*** Opening of Records for this exercise ***

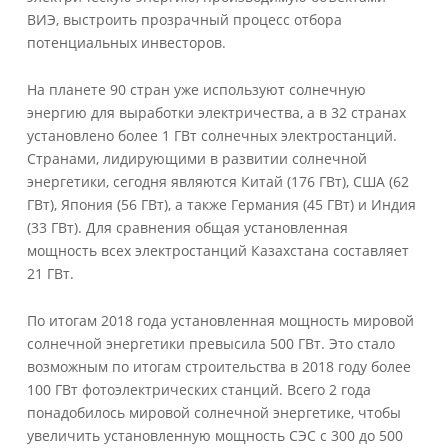
ВИЭ, выстроить прозрачный процесс отбора
потенциальных инвесторов.
На планете 90 стран уже используют солнечную
энергию для выработки электричества, а в 32 странах
установлено более 1 ГВт солнечных электростанций.
Странами, лидирующими в развитии солнечной
энергетики, сегодня являются Китай (176 ГВт), США (62
ГВт), Япония (56 ГВт), а также Германия (45 ГВт) и Индия
(33 ГВт). Для сравнения общая установленная
мощность всех электростанций Казахстана составляет
21 ГВт.
По итогам 2018 года установленная мощность мировой
солнечной энергетики превысила 500 ГВт. Это стало
возможным по итогам строительства в 2018 году более
100 ГВт фотоэлектрических станций. Всего 2 года
понадобилось мировой солнечной энергетике, чтобы
увеличить установленную мощность СЭС с 300 до 500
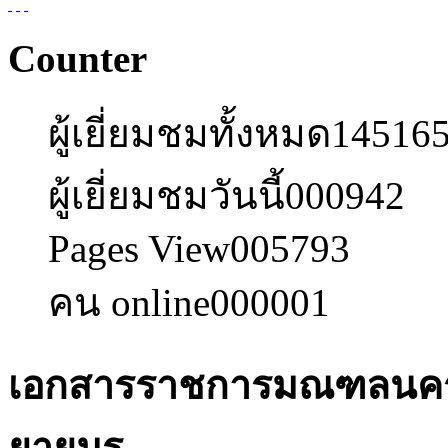
Counter
ผู้เยี่ยมชมทั้งหมด
14516
ผู้เยี่ยมชมวันนี้
000942
Pages View
005793
คน online
000001
เอกสารราชการมณฑลนครศร
ยายมร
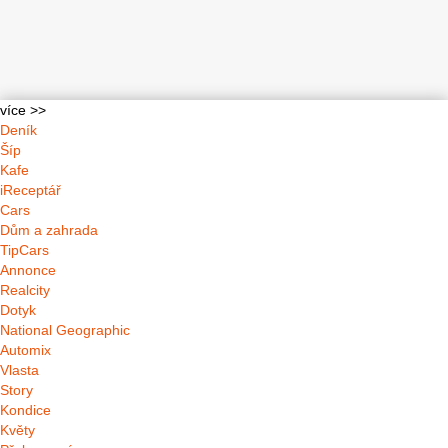
více >>
Deník
Šíp
Kafe
iReceptář
Cars
Dům a zahrada
TipCars
Annonce
Realcity
Dotyk
National Geographic
Automix
Vlasta
Story
Kondice
Květy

*** Close of Records for this exercise ***

◆ What is needed: Rewrite the text of all the records above as a JSON list of strings, one string for each line and no blank lines. Leave the pictures out.

◆ Solution for this task:
[
  "ВИЭ, выстроить прозрачный процесс отбора",
  "потенциальных инвесторов.",
  "На планете 90 стран уже используют солнечную",
  "энергию для выработки электричества, а в 32 странах",
  "установлено более 1 ГВт солнечных электростанций.",
  "Странами, лидирующими в развитии солнечной",
  "энергетики, сегодня являются Китай (176 ГВт), США (62",
  "ГВт), Япония (56 ГВт), а также Германия (45 ГВт) и Индия",
  "(33 ГВт). Для сравнения общая установленная",
  "мощность всех электростанций Казахстана составляет",
  "21 ГВт.",
  "По итогам 2018 года установленная мощность мировой",
  "солнечной энергетики превысила 500 ГВт. Это стало",
  "возможным по итогам строительства в 2018 году более",
  "100 ГВт фотоэлектрических станций. Всего 2 года",
  "понадобилось мировой солнечной энергетике, чтобы",
  "увеличить установленную мощность СЭС с 300 до 500",
  "Counter",
  "ผู้เยี่ยมชมทั้งหมด",
  "14516",
  "ผู้เยี่ยมชมวันนี้",
  "000942",
  "Pages View",
  "005793",
  "คน online",
  "000001",
  "เอกสารราชการมณฑลนครศร",
  "ยายมร",
  "více >>",
  "Deník",
  "Šíp",
  "Kafe",
  "iReceptář",
  "Cars",
  "Dům a zahrada",
  "TipCars",
  "Annonce",
  "Realcity",
  "Dotyk",
  "National Geographic",
  "Automix",
  "Vlasta",
  "Story",
  "Kondice",
  "Květy"
]